[Extracted records]
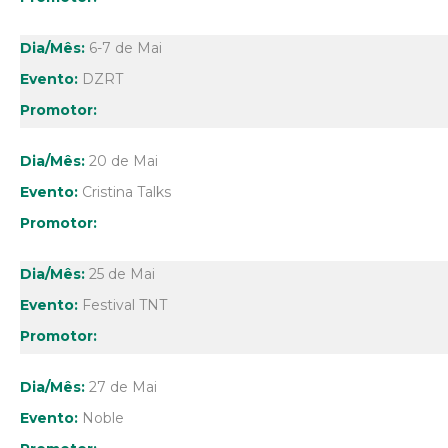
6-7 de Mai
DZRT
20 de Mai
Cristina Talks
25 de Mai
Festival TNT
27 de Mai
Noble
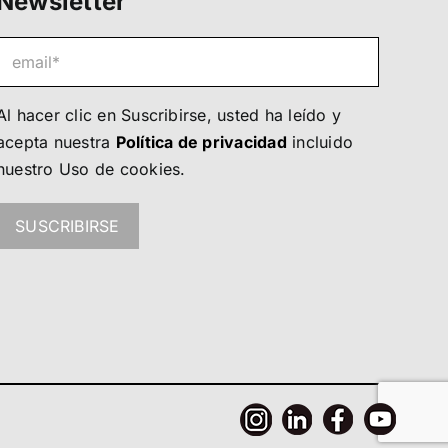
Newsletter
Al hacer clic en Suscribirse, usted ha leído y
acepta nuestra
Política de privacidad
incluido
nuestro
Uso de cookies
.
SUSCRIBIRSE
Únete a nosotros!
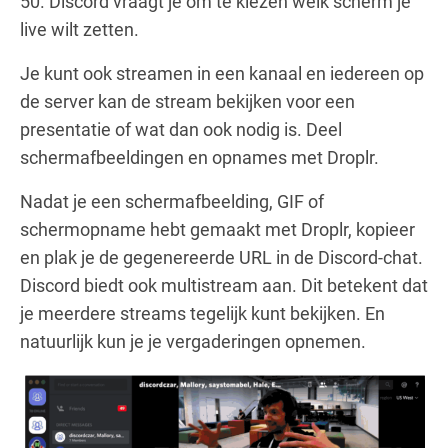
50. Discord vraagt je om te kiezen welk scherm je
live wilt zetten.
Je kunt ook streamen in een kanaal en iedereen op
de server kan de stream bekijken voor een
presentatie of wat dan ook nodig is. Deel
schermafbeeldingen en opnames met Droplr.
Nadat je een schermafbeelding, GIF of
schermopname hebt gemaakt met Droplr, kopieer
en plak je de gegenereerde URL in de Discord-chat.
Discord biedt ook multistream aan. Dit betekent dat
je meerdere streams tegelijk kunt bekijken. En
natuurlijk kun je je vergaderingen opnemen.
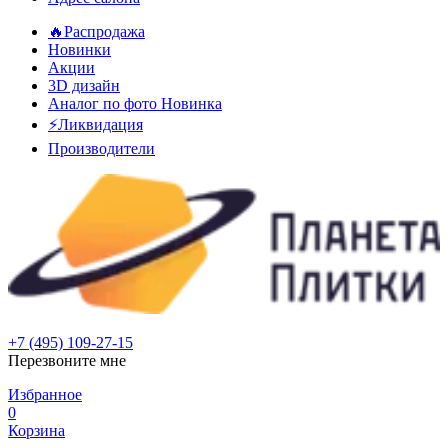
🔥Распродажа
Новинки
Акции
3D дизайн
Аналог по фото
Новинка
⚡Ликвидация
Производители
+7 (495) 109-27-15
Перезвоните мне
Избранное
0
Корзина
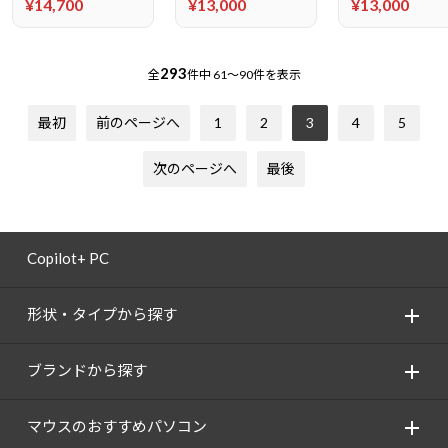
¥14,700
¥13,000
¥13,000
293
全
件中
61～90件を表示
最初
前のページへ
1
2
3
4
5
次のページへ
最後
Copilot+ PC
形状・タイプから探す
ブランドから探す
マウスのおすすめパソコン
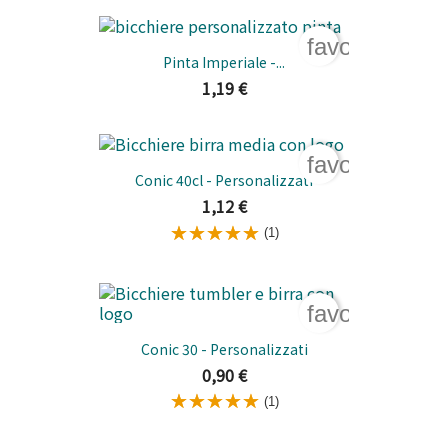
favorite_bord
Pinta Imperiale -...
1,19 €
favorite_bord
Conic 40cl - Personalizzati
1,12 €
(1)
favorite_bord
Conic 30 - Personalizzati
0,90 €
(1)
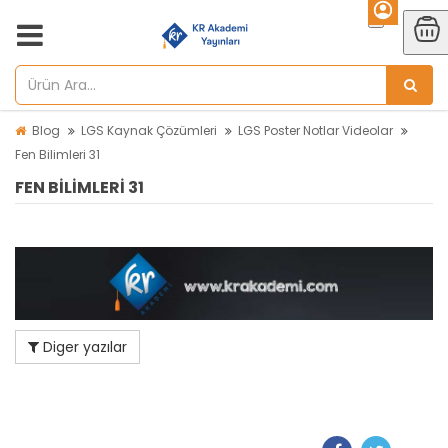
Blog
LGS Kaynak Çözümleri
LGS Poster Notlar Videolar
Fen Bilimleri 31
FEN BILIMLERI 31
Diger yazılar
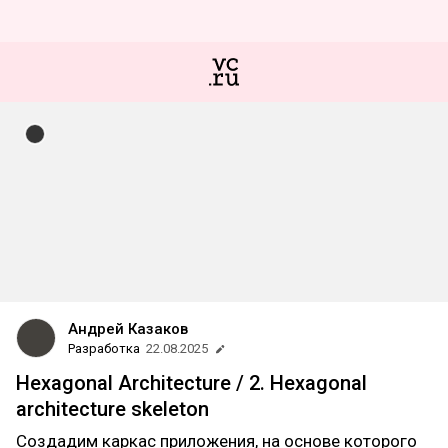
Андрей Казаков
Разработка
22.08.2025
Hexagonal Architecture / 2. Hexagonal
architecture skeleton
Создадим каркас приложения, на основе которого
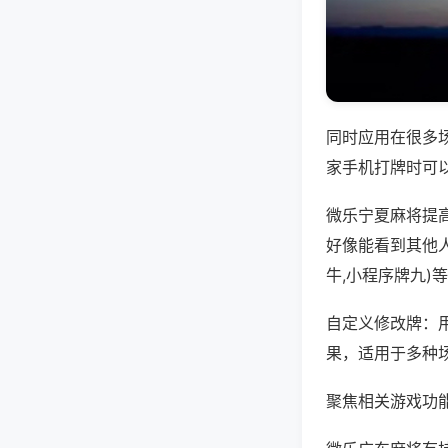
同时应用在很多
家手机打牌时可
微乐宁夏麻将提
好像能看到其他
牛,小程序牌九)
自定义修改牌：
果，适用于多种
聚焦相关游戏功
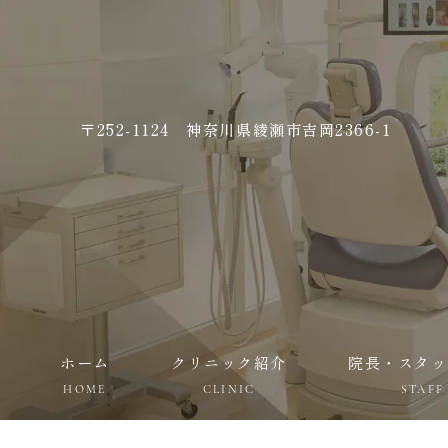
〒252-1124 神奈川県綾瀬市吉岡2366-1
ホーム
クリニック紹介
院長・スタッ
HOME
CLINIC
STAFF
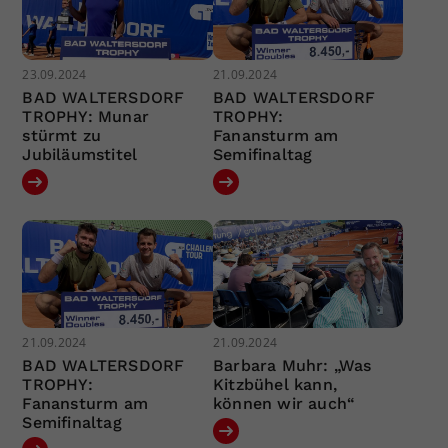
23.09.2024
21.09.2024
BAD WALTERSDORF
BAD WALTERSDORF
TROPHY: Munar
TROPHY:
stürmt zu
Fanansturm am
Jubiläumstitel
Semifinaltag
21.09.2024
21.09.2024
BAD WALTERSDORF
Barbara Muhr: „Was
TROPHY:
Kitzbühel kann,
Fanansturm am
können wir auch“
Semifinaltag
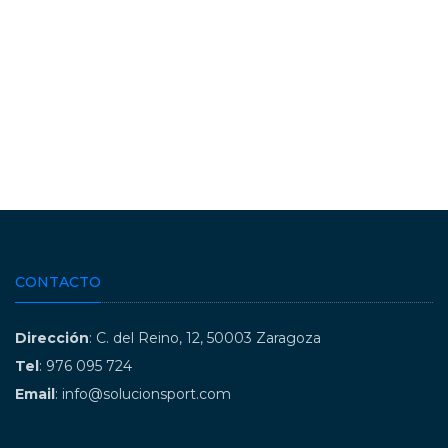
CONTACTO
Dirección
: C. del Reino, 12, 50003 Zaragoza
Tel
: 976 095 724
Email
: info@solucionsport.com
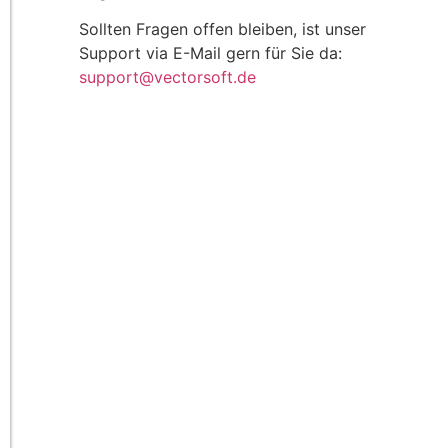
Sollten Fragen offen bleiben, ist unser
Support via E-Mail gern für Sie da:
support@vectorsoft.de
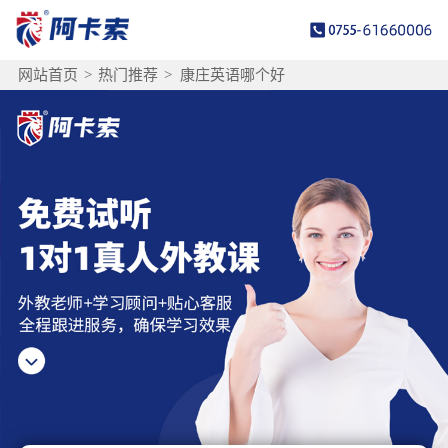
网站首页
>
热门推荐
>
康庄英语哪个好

— GOAL OF THE EXERCISE —
What you return should be the entries from above, unchanged and without their images.

— RESULT BELOW —
6-7 de Mai
DZRT
20 de Mai
Cristina Talks
25 de Mai
Festival TNT
27 de Mai
Noble
Newsletter
Al hacer clic en Suscribirse, usted ha leído y
acepta nuestra
Política de privacidad
incluido
nuestro
Uso de cookies
.
SUSCRIBIRSE
Únete a nosotros!
50. Discord vraagt je om te kiezen welk scherm je
live wilt zetten.
Je kunt ook streamen in een kanaal en iedereen op
de server kan de stream bekijken voor een
presentatie of wat dan ook nodig is. Deel
schermafbeeldingen en opnames met Droplr.
Nadat je een schermafbeelding, GIF of
schermopname hebt gemaakt met Droplr, kopieer
en plak je de gegenereerde URL in de Discord-chat.
Discord biedt ook multistream aan. Dit betekent dat
je meerdere streams tegelijk kunt bekijken. En
natuurlijk kun je je vergaderingen opnemen.
🔥Распродажа
Новинки
Акции
3D дизайн
Аналог по фото
Новинка
⚡Ликвидация
Производители
+7 (495) 109-27-15
Перезвоните мне
Избранное
0
Корзина
¥14,700
¥13,000
¥13,000
293
全
件中
61～90件を表示
最初
前のページへ
1
2
3
4
5
次のページへ
最後
Copilot+ PC
形状・タイプから探す
ブランドから探す
マウスのおすすめパソコン
favorite_bord
Pinta Imperiale -...
1,19 €
favorite_bord
Conic 40cl - Personalizzati
1,12 €
(1)
favorite_bord
Conic 30 - Personalizzati
0,90 €
(1)
Blog
LGS Kaynak Çözümleri
LGS Poster Notlar Videolar
Fen Bilimleri 31
FEN BILIMLERI 31
Diger yazılar
Андрей Казаков
Разработка
22.08.2025
Hexagonal Architecture / 2. Hexagonal
architecture skeleton
Создадим каркас приложения, на основе которого
同时应用在很多
家手机打牌时可
微乐宁夏麻将提
好像能看到其他
牛,小程序牌九)
自定义修改牌：
果，适用于多种
聚焦相关游戏功
〒252-1124 神奈川県綾瀬市吉岡2366-1
ホーム
クリニック紹介
院長・スタッ
HOME
CLINIC
STAFF
23.09.2024
21.09.2024
BAD WALTERSDORF
BAD WALTERSDORF
TROPHY: Munar
TROPHY:
stürmt zu
Fanansturm am
Jubiläumstitel
Semifinaltag
21.09.2024
21.09.2024
BAD WALTERSDORF
Barbara Muhr: „Was
TROPHY:
Kitzbühel kann,
Fanansturm am
können wir auch“
Semifinaltag
CONTACTO
Dirección
: C. del Reino, 12, 50003 Zaragoza
Tel
: 976 095 724
Email
: info@solucionsport.com
Sollten Fragen offen bleiben, ist unser
Support via E-Mail gern für Sie da:
support@vectorsoft.de
网站首页
>
热门推荐
>
康庄英语哪个好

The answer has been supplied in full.